The entirety of Takagi 2‘s finale is devoted to the summer festival, as it should be. We start with Nishikata waiting nervously for Takagi, his hands already sweating with anticipation. She arrives positively resplendent in a yukata, nearly bowling him over with her beauty.
As they walk to the festival together, little kids and old people alike see them for what they are: a couple on a date. Nishikata thinks he can win a game in which no adults say they’re on a date, but he has to rely on semantics, and ultimately loses at the candy apple stand.
As the other members of the cast enjoy the festival, Nishikata tries to distract from the fact he’s on a date with Takagi by engaging in one competition after the other, from goldfish scooping to ring toss. He loses at all of them, but Takagi gives him an out: if he does “date stuff” with her, he’ll automatically win.
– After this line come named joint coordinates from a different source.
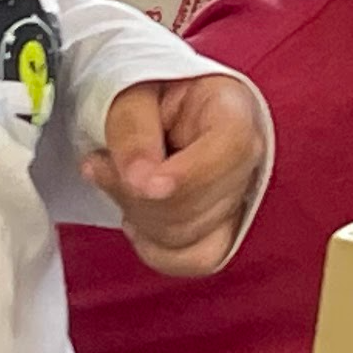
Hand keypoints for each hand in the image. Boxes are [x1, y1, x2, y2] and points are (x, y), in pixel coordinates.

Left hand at [84, 74, 269, 278]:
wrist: (155, 108)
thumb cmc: (148, 95)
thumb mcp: (130, 92)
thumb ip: (132, 131)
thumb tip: (139, 180)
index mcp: (235, 110)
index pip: (232, 149)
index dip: (186, 175)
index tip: (142, 182)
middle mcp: (251, 159)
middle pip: (203, 204)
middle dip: (139, 195)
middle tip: (101, 166)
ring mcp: (243, 199)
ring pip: (193, 236)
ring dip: (140, 216)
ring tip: (119, 183)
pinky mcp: (227, 231)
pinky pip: (196, 260)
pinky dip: (157, 247)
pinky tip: (140, 218)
For once, Nishikata doesn’t want to win, or rather the little timid voice inside him doesn’t want him to fully open himself to the experience. He won’t feed Takagi, but he does give her the gift of a cute hairpin, eschewing the childish toys also available to choose.
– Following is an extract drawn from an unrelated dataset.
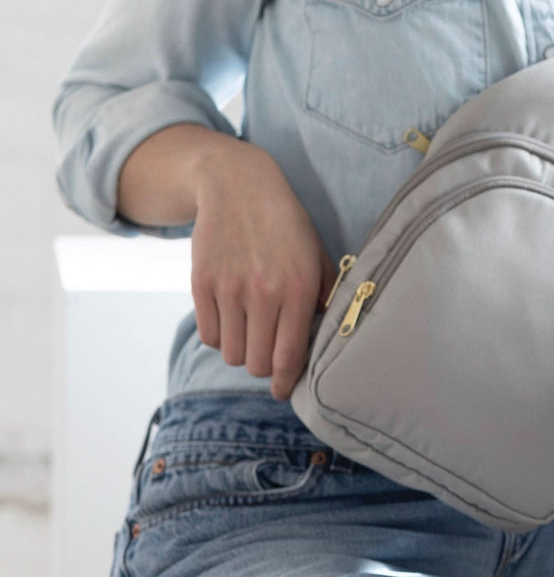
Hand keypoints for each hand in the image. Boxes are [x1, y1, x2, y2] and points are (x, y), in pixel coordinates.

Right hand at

On two notable occasions, the large crowds separate Takagi and Nishikata. The first time, he’s able to locate her quickly, but the second almost spells disaster, as they can’t find each other when the fireworks begin. Thankfully, Nishikata’s mate Kimura, with the assist of the episode, directing Nishikata to Takagi’s location atop the shrine steps.
Takagi has to endure the bulk of fireworks all alone, and her face has never been more morose…but when she spots Nishikata running up the steps her face brightens, and meets him halfway down the steps. Sadly, the fireworks end just as they reunite.
Far more importantly to Takagi, Nishikata finally takes her hand into his, unbidden, calmly explaining how it would suck if they got separated, not to mention the steps can be perilous.
Takagi’s reaction above tells you all you need to know about how much this means to her. Just one episode after he finally asked her out, he mustered the courage to take her hand, and even if it was the practical move, it shows HUGE growth on his part to actually, you know, make it.
They descend the steps hand-in-hand and later we find them playing with sparklers on the beach; unassailably a date thing. Takagi tells him that throughout all the “losses” he’s endured, he’s never really lost, because, well, he has her. Her attention, her affection, her eyes on him.
No matter how you slice it, Nishikata is a winner. And in what I dearly hope will be a third season of this beautiful, uplifting show, perhaps he’ll keep gaining confidence, shaking off his childish hang-ups, and making the right moves. There’s a lot of game left to be played. But if this is the ending to this particular story, I’m glad it ended on a happy note.